**EXERCISE DESCRIPTION**:
The number of lines containing "wrist" is the only answer wanted; work it out from the entries below.

**RECORDS FOR PROCESSING**:
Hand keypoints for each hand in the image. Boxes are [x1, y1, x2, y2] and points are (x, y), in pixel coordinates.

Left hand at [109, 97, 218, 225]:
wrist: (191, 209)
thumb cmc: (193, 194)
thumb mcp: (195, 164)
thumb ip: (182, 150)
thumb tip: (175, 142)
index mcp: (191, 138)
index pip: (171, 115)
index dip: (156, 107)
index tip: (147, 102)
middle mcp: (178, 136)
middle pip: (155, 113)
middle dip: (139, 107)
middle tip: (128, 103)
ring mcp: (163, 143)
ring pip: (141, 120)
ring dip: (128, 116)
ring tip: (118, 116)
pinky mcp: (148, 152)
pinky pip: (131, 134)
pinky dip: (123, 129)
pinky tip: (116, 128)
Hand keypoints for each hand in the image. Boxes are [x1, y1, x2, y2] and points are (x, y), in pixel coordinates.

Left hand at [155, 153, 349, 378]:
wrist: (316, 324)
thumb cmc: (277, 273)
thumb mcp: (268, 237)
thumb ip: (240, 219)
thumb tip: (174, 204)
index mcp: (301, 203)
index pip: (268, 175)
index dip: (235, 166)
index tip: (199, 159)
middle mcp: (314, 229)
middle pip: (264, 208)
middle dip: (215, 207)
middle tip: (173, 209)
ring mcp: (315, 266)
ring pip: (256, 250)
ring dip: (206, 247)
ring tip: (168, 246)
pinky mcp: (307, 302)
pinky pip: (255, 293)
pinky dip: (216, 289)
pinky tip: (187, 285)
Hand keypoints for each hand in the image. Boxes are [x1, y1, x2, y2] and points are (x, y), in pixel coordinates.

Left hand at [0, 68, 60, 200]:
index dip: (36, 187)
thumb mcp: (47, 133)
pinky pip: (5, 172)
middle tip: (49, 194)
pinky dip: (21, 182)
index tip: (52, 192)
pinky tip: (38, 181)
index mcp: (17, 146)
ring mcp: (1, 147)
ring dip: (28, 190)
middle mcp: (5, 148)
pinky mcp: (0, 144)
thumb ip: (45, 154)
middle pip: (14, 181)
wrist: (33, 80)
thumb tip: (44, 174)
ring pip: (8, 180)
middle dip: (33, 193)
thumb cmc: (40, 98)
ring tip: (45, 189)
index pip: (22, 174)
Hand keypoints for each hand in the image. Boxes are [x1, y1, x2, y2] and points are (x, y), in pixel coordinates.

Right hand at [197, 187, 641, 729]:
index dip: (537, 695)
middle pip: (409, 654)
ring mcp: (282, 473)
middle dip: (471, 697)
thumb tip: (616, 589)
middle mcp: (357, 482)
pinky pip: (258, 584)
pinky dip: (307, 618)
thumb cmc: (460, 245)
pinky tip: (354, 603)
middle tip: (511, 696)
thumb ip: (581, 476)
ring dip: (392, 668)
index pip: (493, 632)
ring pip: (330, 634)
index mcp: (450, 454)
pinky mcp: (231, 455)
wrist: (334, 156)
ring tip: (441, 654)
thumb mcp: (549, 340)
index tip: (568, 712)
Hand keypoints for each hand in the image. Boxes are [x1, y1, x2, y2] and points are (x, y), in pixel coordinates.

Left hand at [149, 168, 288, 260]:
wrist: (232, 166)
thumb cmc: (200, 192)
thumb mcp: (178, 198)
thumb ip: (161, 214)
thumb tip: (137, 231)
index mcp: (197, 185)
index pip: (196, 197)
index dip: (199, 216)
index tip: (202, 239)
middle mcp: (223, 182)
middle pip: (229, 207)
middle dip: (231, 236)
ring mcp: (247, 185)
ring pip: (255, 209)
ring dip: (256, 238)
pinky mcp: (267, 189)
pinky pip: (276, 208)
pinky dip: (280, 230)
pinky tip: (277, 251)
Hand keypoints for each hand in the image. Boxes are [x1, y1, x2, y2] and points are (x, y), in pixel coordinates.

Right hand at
==
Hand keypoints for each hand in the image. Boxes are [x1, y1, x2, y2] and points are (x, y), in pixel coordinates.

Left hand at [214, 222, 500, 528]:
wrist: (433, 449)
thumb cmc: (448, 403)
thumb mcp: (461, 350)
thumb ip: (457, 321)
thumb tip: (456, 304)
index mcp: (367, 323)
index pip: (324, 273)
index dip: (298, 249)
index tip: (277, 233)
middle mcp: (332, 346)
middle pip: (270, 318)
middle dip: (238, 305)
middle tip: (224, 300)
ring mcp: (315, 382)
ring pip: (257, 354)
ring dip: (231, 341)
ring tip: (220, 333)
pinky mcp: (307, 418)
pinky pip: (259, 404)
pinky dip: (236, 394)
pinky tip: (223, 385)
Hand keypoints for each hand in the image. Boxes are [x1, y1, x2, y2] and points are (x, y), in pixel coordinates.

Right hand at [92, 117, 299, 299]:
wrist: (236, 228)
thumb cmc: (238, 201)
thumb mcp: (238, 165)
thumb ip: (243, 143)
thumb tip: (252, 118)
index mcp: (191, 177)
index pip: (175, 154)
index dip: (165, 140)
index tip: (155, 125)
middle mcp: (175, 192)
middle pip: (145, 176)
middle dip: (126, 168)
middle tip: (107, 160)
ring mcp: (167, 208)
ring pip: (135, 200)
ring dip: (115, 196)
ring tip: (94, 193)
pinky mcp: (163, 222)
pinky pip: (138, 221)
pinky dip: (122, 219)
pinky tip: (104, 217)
* * *
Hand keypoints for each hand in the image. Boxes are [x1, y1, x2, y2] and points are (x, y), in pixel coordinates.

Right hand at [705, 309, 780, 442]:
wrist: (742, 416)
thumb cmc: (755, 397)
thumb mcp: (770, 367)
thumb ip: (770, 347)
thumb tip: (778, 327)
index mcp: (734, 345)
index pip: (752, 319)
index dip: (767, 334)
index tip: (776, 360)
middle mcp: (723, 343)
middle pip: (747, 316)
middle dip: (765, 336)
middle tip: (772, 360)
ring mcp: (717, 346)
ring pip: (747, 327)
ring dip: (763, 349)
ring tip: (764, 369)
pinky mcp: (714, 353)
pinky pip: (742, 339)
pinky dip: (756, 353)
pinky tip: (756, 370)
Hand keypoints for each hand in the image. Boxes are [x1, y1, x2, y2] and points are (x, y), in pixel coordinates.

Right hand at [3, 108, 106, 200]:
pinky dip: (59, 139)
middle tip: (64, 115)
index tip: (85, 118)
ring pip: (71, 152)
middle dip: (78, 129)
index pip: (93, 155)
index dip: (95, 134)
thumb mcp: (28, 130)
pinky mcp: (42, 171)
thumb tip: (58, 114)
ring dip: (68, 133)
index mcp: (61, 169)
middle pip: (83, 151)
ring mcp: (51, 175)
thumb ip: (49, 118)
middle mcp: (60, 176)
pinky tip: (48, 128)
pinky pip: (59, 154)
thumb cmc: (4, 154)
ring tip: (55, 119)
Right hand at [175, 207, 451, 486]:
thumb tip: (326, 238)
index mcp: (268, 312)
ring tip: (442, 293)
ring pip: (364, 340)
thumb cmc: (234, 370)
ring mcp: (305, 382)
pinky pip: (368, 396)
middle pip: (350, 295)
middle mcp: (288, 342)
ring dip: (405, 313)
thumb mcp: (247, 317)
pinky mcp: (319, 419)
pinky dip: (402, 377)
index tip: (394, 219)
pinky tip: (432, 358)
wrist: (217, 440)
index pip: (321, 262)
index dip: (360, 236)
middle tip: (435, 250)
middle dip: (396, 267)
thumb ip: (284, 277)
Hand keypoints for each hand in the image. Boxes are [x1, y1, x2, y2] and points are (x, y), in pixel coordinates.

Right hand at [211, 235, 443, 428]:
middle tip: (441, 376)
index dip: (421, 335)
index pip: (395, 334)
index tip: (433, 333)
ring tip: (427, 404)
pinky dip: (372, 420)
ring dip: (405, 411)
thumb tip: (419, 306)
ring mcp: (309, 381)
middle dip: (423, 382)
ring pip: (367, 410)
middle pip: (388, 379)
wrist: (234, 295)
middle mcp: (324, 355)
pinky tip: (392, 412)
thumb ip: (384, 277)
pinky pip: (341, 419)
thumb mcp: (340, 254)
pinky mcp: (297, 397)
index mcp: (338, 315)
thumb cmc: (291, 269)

**ANSWER SECTION**:
10